Une scène émouvante : le repas où ils se retrouvent tous pour fêter l’anniversaire de Clara et le départ de Dario, que Ramsès leur fils est chargé de « fixer sur la pellicule » alors que chacun a le moral au plus bas. Quand se reverront-ils, s’ils se revoient un jour ?
« La fête se déroula, et ils burent, chantèrent, s’amusèrent parce qu’ils avaient besoin de boire, de chanter et de s’amuser pour ne pas pleurer ou se couper les veines. »
L’écriture est très belle, pleine de poésie, de sensibilité, et de lucidité, pour évoquer la douleur l’exil, l’émigration, la désillusion, la nostalgie, le retour fantasmé…

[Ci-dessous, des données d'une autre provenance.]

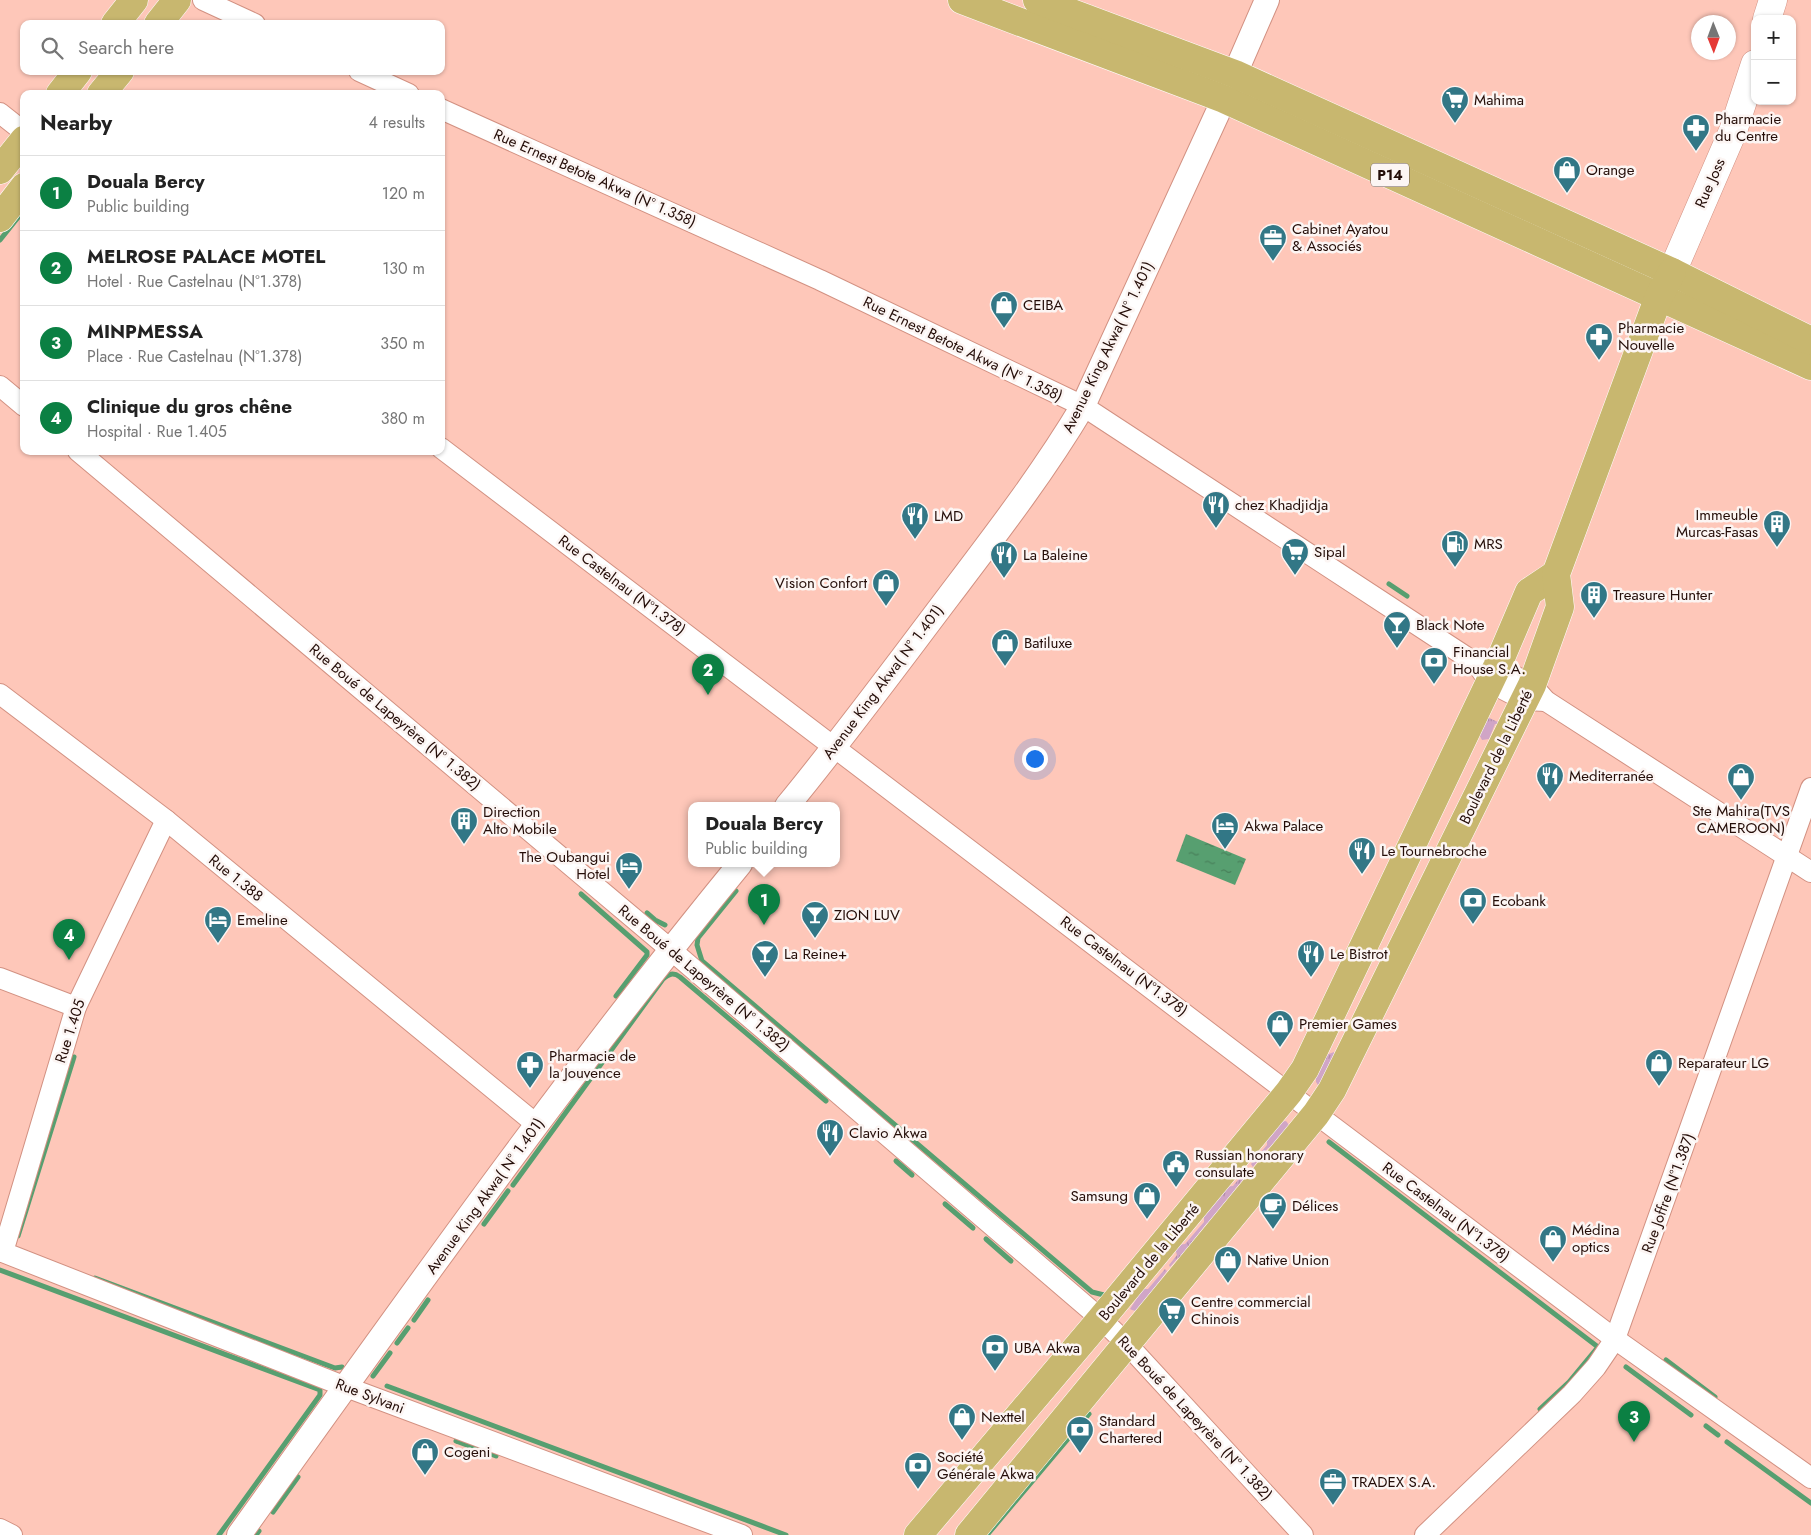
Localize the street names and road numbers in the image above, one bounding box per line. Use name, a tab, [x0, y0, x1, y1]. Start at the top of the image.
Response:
street label: Rue Ernest Betote Akwa (N° 1.358)	[490, 123, 700, 233]
street label: Rue Joss	[1689, 155, 1731, 211]
road number: P14	[1371, 164, 1409, 186]
street label: Avenue King Akwa( N° 1.401)	[1057, 257, 1159, 437]
street label: Rue Ernest Betote Akwa (N° 1.358)	[859, 291, 1067, 407]
street label: Rue Castelnau (N°1.378)	[554, 530, 690, 640]
street label: Avenue King Akwa( N° 1.401)	[817, 600, 949, 764]
street label: Rue Boué de Lapeyrère (N° 1.382)	[304, 638, 486, 796]
street label: Boulevard de la Liberté	[1454, 686, 1538, 828]
street label: Rue 1.388	[204, 849, 268, 907]
street label: Rue Boué de Lapeyrère (N° 1.382)	[615, 901, 793, 1055]
street label: Rue Castelnau (N°1.378)	[1056, 911, 1192, 1021]
street label: Rue 1.405	[49, 996, 91, 1066]
street label: Avenue King Akwa( N° 1.401)	[421, 1113, 549, 1279]
street label: Rue Joffre (N°1.387)	[1636, 1130, 1700, 1256]
street label: Rue Castelnau (N°1.378)	[1378, 1157, 1514, 1267]
street label: Boulevard de la Liberté	[1093, 1199, 1205, 1325]
street label: Rue Boué de Lapeyrère (N° 1.382)	[1113, 1331, 1277, 1505]
street label: Rue Sylvani	[332, 1373, 408, 1419]

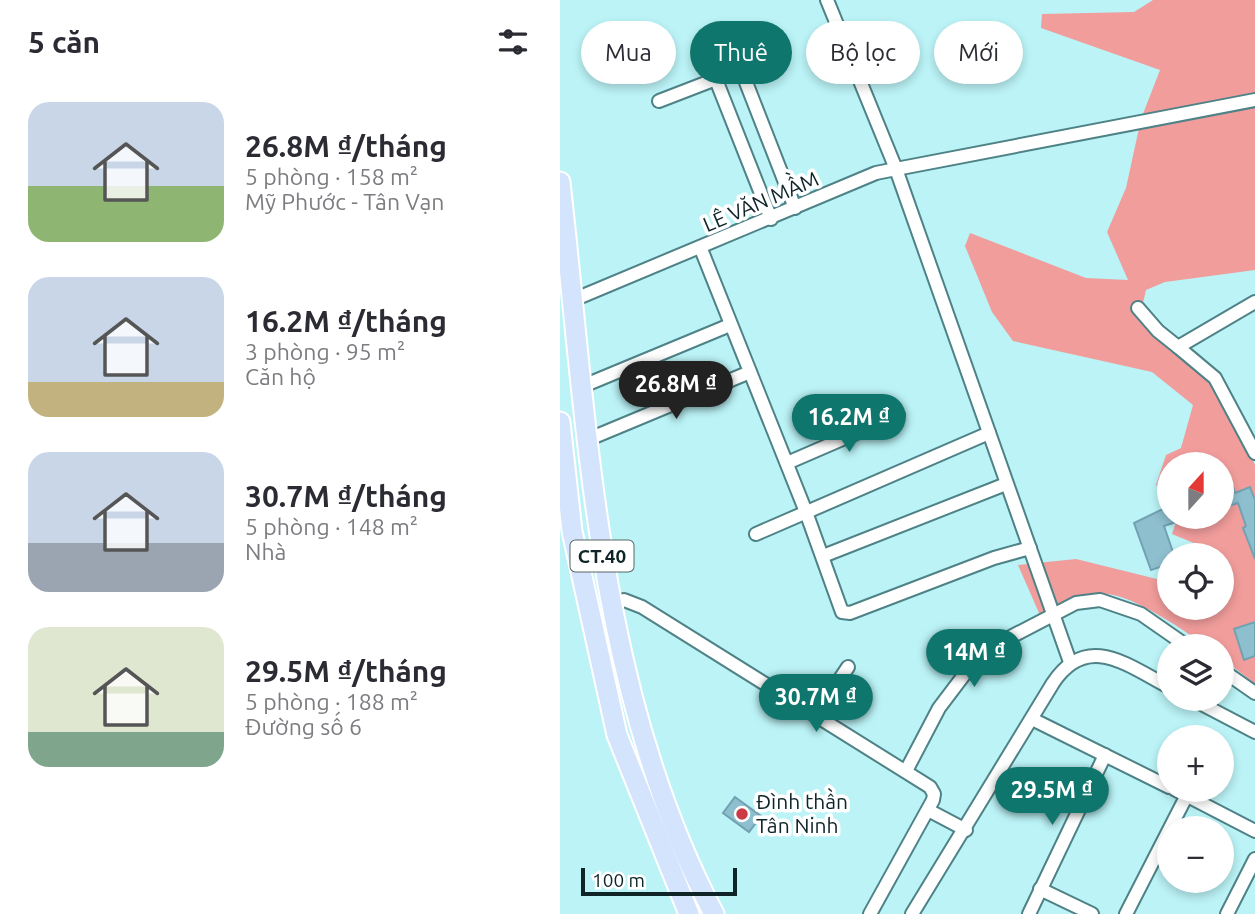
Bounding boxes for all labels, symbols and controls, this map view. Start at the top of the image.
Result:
chip: Mua [581,21,676,84]
chip: Thuê [690,21,792,84]
chip: Bộ lọc [806,21,920,84]
chip: Mới [934,21,1023,84]
icon: filters [494,23,532,61]
text: 5 căn [28,25,100,59]
text: 26.8M ₫/tháng [245,129,447,163]
icon: home [84,130,168,214]
street label: LÊ VĂN MẦM [697,161,822,236]
text: 5 phòng · 158 m² [245,164,418,189]
text: Mỹ Phước - Tân Vạn [245,189,444,214]
text: 16.2M ₫/tháng [245,304,447,338]
icon: home [84,305,168,389]
text: 3 phòng · 95 m² [245,339,405,364]
pin: 26.8M ₫ [611,362,741,421]
text: Căn hộ [245,364,316,389]
text: 26.8M ₫ [635,371,717,396]
pin: 16.2M ₫ [784,394,914,454]
text: 16.2M ₫ [808,404,890,429]
north arrow [1157,452,1234,528]
map controls [1157,452,1234,893]
text: 30.7M ₫/tháng [245,479,447,513]
icon: home [84,480,168,564]
text: 5 phòng · 148 m² [245,514,418,539]
text: Nhà [245,539,286,564]
road number: CT.40 [570,540,634,572]
button: locate [1157,543,1234,620]
pin: 14M ₫ [925,630,1023,689]
button: layers [1157,634,1234,711]
text: 14M ₫ [942,639,1006,664]
text: 29.5M ₫/tháng [245,654,447,688]
icon: home [84,655,168,739]
pin: 30.7M ₫ [751,674,881,734]
text: 30.7M ₫ [775,684,857,709]
text: 5 phòng · 188 m² [245,689,418,714]
text: Đường số 6 [245,714,362,739]
button: + [1157,725,1234,802]
pin: 29.5M ₫ [987,768,1117,827]
text: 29.5M ₫ [1011,777,1093,802]
place label: Đình thần Tân Ninh [756,787,848,837]
marker: Đình thần Tân Ninh [734,806,750,822]
button: − [1157,816,1234,893]
scale bar [581,865,737,897]
text: 100 m [592,869,645,891]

Vous l’avez compris, j’ai vraiment adoré ce roman, pavé de 600 pages environ, que j’ai fait durer le plus possible, alors que la lecture était addictive.J’ai encore des étoiles plein les yeux…J’espère ne pas avoir trop radoté, sous l’effet de l’émotion! en résumé: il faut le lire…
Un grand merci à NetGalley et aux éditions Métailié qui m’ont permis de découvrir ce roman et de me plonger enfin dans l’univers d’un auteur magistral.